It has survived two world wars, communist spies and a Quentin Tarantino movie production and at the ripe age of 100, Berlin's most legendary dance hall is also among its most unlikely success stories.
As Claerchens Ballhaus (Claerchen's Ballroom) prepares to celebrate its centenary this month, the venue still sees party-goers young and old queue up in front of its crumbling facade. White-haired women in tiaras and dancing shoes wait to gain entry with hipsters in skinny jeans in a courtyard under a canopy of trees, strings of lights and a giant mirrored disco ball.
"Under the kaisers, the chancellors and the chiefs of the [communist] state council, in times of upheaval and social experiments, divided and united again - everybody on one and the same dance floor of history - every political system left its traces," Marion Kiesow writes in her new book timed for the anniversary, Berlin Dances at Claerchen's Ballroom.
Combing through the building from the basement to the attic, Kiesow uncovered decades of relics including love letters, sepia photos and even military maps left behind by Nazi officers during the second world war to help her tell Claerchen's story.
In the heyday of German ballrooms around the turn of the last century, Berlin had about 900 venues like Claerchen's, fixtures of every neighbourhood. Many were destroyed during the second world war air raids and those remaining fell out of favour in the 1970s and 1980s as revellers flocked to discos and later the techno clubs.

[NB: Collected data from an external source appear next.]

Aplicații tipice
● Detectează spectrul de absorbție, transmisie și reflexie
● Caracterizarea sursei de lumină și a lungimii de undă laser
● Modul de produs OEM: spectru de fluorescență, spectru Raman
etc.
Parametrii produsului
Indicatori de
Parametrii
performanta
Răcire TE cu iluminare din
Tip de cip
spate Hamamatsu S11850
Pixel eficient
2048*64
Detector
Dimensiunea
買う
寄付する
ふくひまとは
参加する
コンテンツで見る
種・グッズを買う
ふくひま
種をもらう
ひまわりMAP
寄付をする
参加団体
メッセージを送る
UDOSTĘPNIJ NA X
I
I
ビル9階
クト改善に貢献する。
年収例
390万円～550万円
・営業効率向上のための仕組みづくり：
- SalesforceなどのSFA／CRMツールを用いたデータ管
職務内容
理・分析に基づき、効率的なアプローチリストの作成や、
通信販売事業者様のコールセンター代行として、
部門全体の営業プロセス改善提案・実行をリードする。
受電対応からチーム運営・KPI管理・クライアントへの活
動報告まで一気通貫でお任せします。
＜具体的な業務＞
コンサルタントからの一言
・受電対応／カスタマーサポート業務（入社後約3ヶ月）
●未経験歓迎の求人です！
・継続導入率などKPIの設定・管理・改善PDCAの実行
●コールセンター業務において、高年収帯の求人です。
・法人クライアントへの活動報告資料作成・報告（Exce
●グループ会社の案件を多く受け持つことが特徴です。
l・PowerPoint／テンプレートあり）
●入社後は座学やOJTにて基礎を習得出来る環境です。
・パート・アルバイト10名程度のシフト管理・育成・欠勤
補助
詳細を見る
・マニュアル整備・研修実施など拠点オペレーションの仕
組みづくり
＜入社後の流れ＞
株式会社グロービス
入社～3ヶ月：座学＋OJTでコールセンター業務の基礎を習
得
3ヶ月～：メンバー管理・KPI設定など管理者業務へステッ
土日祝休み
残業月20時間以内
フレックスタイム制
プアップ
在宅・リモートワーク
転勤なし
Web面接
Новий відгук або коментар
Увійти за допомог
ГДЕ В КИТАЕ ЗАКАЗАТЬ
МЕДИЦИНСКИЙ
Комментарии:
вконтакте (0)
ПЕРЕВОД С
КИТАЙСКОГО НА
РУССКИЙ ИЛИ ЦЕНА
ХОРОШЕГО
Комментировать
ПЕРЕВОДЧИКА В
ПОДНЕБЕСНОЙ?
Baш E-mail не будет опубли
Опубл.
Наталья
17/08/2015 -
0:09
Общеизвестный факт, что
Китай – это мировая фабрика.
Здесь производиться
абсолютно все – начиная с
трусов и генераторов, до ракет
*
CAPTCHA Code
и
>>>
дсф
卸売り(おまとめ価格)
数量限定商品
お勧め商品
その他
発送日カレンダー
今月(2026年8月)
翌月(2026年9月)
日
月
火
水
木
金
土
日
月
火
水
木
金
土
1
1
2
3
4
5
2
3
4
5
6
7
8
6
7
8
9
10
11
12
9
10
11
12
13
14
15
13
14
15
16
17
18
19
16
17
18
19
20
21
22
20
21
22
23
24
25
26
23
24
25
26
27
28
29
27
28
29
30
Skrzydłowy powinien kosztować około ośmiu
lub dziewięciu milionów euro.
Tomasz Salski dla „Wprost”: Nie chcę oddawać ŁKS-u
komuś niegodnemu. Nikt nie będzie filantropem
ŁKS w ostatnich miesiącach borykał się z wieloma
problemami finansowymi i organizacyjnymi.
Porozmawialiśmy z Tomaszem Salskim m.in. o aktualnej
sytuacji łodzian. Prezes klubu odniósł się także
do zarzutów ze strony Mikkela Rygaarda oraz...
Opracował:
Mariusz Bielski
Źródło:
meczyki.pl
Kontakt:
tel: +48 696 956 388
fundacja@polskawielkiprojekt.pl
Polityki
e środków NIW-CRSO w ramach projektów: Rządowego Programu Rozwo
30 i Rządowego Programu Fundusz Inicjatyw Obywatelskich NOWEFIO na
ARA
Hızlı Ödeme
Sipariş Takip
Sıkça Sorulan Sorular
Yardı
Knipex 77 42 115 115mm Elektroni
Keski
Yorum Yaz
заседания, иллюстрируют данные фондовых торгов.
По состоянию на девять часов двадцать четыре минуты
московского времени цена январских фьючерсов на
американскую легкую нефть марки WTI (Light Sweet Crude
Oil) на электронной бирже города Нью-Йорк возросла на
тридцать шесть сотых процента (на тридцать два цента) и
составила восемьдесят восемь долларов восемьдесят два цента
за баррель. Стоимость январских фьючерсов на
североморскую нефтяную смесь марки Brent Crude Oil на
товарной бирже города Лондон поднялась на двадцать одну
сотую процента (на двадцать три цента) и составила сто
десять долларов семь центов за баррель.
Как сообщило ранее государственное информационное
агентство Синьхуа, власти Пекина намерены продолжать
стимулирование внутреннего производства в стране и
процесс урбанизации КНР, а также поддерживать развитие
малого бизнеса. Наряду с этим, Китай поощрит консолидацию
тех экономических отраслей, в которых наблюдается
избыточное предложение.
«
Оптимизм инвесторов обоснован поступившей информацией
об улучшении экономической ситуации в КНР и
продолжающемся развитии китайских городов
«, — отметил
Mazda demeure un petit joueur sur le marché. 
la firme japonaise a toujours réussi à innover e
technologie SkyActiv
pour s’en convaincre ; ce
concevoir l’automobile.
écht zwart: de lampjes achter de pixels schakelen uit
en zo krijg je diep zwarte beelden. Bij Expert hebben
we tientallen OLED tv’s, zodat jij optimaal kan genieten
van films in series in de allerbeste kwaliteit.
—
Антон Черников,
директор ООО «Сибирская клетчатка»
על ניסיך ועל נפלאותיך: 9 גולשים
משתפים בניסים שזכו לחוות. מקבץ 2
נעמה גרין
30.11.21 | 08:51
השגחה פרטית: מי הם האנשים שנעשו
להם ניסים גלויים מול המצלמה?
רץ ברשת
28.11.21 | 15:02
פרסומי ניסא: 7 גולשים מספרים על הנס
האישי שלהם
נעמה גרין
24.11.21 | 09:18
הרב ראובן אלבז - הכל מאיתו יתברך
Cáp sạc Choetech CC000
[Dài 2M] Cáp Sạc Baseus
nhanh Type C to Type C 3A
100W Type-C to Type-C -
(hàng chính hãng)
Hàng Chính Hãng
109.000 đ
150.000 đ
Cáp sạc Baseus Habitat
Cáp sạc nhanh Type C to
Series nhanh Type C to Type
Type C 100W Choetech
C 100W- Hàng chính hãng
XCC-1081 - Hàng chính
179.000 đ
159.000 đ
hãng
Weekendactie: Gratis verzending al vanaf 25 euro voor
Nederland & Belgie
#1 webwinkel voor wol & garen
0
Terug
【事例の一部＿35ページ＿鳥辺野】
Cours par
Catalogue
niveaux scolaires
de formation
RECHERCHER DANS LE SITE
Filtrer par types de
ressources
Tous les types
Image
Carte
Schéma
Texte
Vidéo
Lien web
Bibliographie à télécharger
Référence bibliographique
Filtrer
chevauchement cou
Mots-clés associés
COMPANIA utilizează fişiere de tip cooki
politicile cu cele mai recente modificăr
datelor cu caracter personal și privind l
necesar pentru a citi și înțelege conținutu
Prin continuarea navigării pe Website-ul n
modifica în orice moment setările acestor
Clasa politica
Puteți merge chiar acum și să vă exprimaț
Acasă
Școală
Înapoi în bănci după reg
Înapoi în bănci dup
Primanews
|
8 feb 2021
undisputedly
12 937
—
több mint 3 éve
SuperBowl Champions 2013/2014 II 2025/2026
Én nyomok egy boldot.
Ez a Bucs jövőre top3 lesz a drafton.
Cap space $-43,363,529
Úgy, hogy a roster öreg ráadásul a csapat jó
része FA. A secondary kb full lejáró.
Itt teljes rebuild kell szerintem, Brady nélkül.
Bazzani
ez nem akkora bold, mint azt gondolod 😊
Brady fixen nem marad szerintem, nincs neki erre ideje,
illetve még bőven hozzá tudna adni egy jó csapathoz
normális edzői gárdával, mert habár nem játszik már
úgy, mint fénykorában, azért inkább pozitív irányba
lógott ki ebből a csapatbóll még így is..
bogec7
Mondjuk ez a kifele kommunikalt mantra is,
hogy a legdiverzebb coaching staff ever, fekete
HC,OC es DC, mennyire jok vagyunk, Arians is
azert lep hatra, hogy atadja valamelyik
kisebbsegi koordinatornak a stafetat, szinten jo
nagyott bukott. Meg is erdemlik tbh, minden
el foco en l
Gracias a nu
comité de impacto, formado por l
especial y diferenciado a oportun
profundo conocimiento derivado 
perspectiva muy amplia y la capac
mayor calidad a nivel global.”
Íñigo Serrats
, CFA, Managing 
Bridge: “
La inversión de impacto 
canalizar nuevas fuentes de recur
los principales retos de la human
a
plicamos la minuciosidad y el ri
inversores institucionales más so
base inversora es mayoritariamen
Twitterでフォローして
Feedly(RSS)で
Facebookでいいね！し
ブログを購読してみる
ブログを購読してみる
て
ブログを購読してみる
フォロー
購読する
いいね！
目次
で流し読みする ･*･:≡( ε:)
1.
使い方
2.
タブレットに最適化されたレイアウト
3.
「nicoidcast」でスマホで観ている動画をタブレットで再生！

Only three of the imperial-era ballrooms in the city centre remain and Claerchen's is seen as the most authentic, with nightly dancing.
The venue opened on September 13, 1913, named Buehler's Ballroom after its first owner, but later became known as Claerchen's after the nickname of his widow Clara, a Prussian farmer's daughter. When business suffered after the first world war, Clara Buehler rented the building out for then-banned sabre duels popular among students and staged widows' balls.